1) Pseudo-automatic approach:

For the period 2009-2018, a pseudo-automatic approach is used to detect landslide seismic events. Events recorded at OMIV sites exhibit a wide variety of waveforms and usually have a low signal-to-noise ratio. Classic methods such as STA/LTA detectors perform poorly in those contexts. To detect a maximum of events, a detection algorithm based on the spectral content of the seismic signals has be designed and deployed at OMIV sites [Helmstetter et al., 2010]. Spectrograms are computed for each trace of each station (figure 1). Then the energy in all frequency bands at a given time is summed. This produces a pseudo-spectrogram (figure 1). A new event is detected when the pseudo-spectrogram amplitude rises above a threshold set manually. This spectral approach allows to increase significantly the signal-to-noise ratio, and hence the detection of small amplitude events.

Example of a seismic signal recorded at the La Clapière landslide, transformed into a spectrogram and a pseudo spectrograms.


The identification of the sources is then done manually by operators. Criteria used to classify the data are the waveforms of the signals, the spectral content but also the location of the sources when possible. The data are processed every day, but the event catalogue is only disseminated (data centre, website) when the results have been validated by an operator.

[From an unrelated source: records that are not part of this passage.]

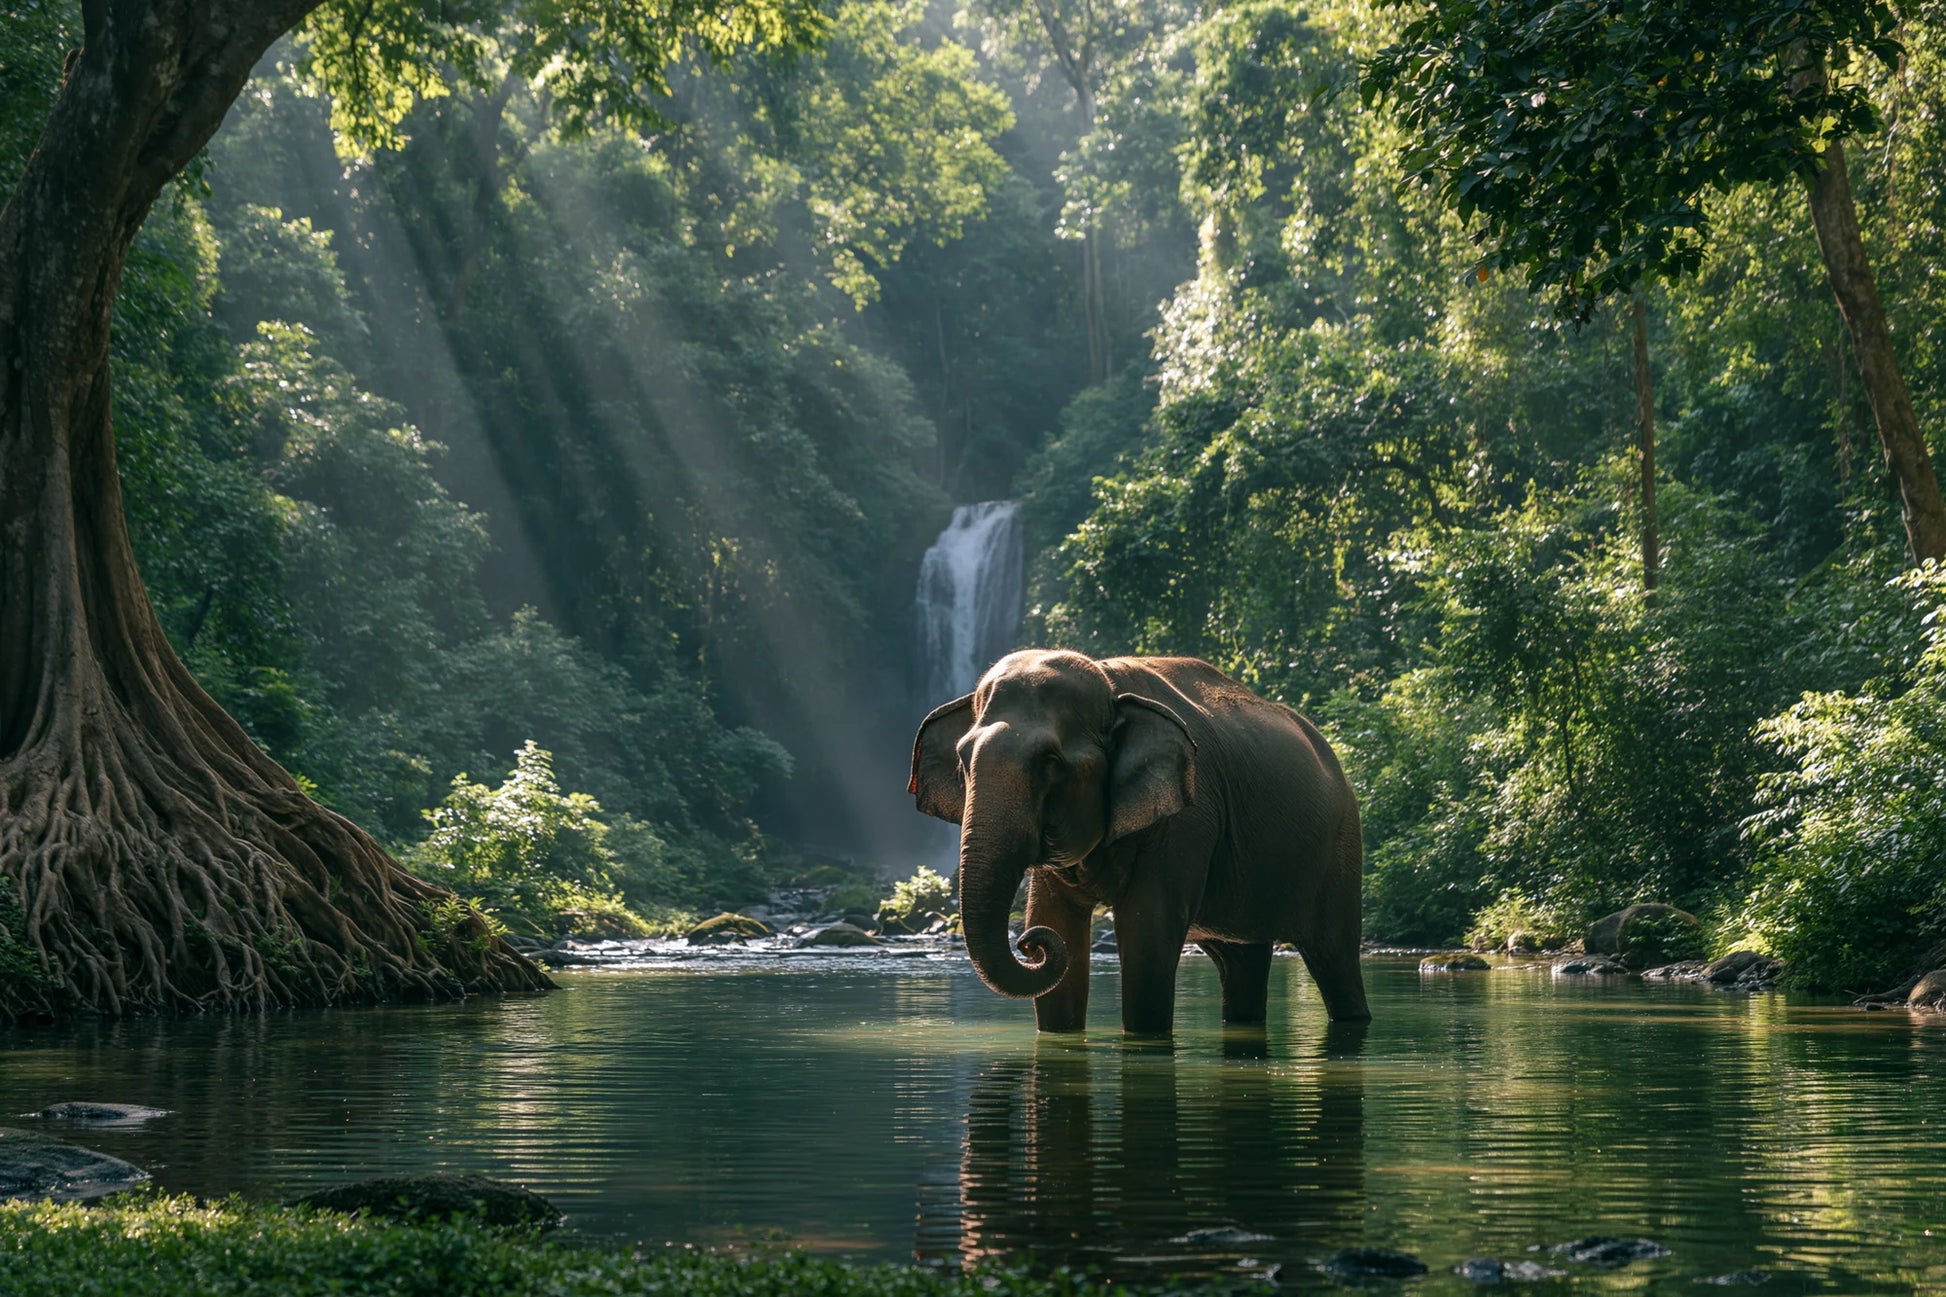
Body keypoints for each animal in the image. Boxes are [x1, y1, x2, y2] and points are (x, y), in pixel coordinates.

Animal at [909, 649, 1370, 1034]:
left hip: (1342, 847)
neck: (1109, 682)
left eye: (1050, 761)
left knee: (1335, 956)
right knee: (1242, 963)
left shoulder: (1189, 816)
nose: (1029, 943)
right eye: (962, 758)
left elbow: (1148, 931)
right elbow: (1055, 918)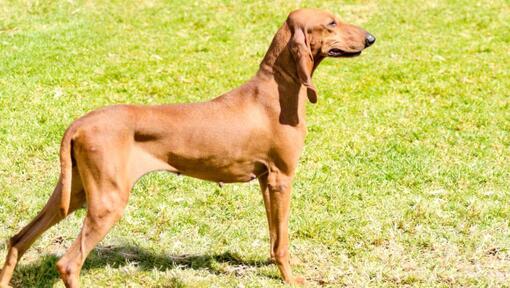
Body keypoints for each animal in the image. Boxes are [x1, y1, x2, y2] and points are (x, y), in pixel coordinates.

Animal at [0, 7, 374, 286]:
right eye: (331, 22)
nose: (371, 38)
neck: (275, 91)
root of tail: (78, 124)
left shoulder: (267, 181)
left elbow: (273, 236)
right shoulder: (282, 178)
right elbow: (282, 242)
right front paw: (291, 280)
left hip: (74, 194)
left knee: (18, 239)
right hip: (108, 201)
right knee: (68, 263)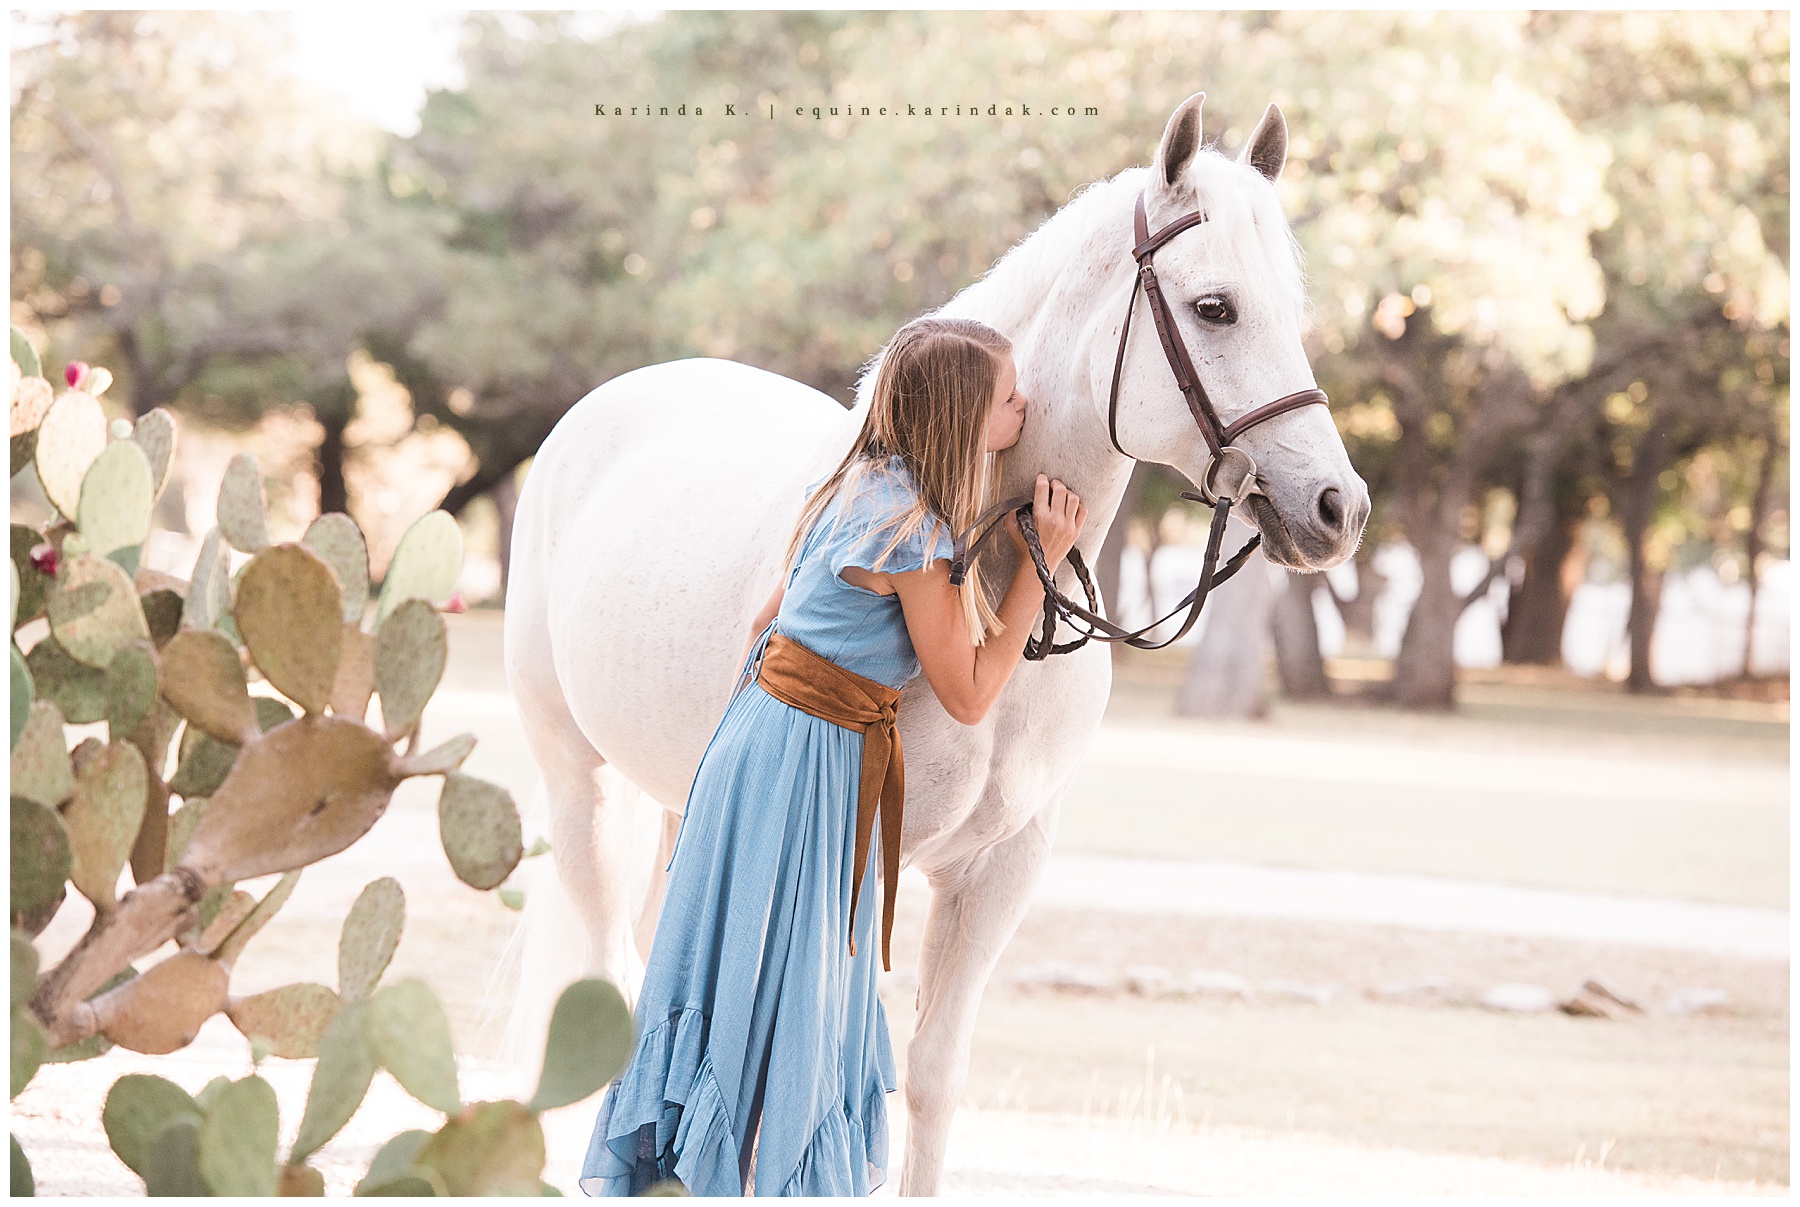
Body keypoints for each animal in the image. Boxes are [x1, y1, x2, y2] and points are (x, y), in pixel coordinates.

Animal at [501, 92, 1369, 1195]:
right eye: (1215, 307)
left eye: (1290, 311)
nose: (1339, 508)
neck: (991, 582)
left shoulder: (1000, 869)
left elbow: (932, 1076)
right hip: (584, 786)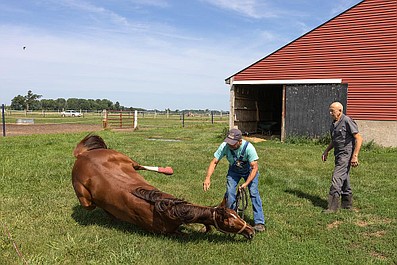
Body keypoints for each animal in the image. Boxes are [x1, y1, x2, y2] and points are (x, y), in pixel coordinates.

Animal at [71, 133, 254, 238]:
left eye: (237, 214)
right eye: (230, 223)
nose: (251, 231)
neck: (166, 209)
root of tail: (82, 155)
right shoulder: (170, 232)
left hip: (123, 158)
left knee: (138, 166)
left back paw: (166, 170)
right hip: (84, 199)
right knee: (91, 204)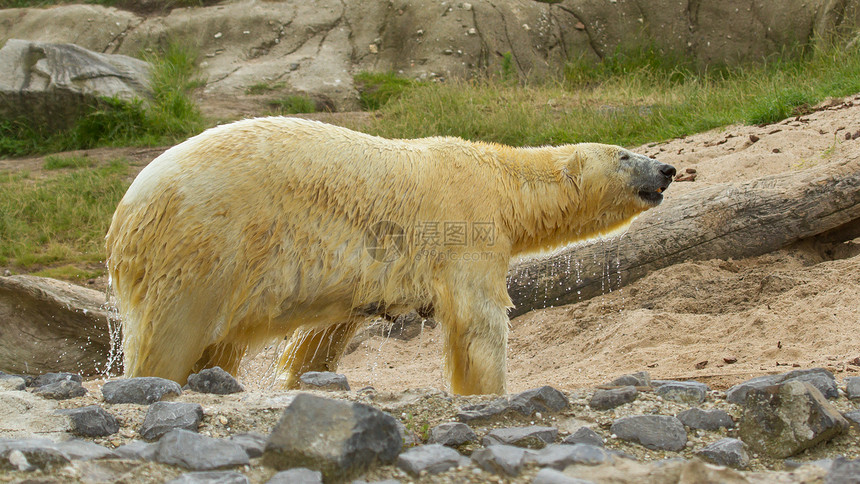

2) Fully automated solution:

Starting 2018, a fully automated method based on machine learning algorithms is currently implemented in order to propose a standard classification (same procedure for all landslides), propose statistical criteria to document the accuracy of the classification, and decrease the computation time.

Results using the “random forest” classifier show excellent rates of good identification at many landslides, such as for instance at the Super-Sauze landslide [Provost et al., 2017]. The solution is gradually being implemented to operate at all OMIV unstable slopes.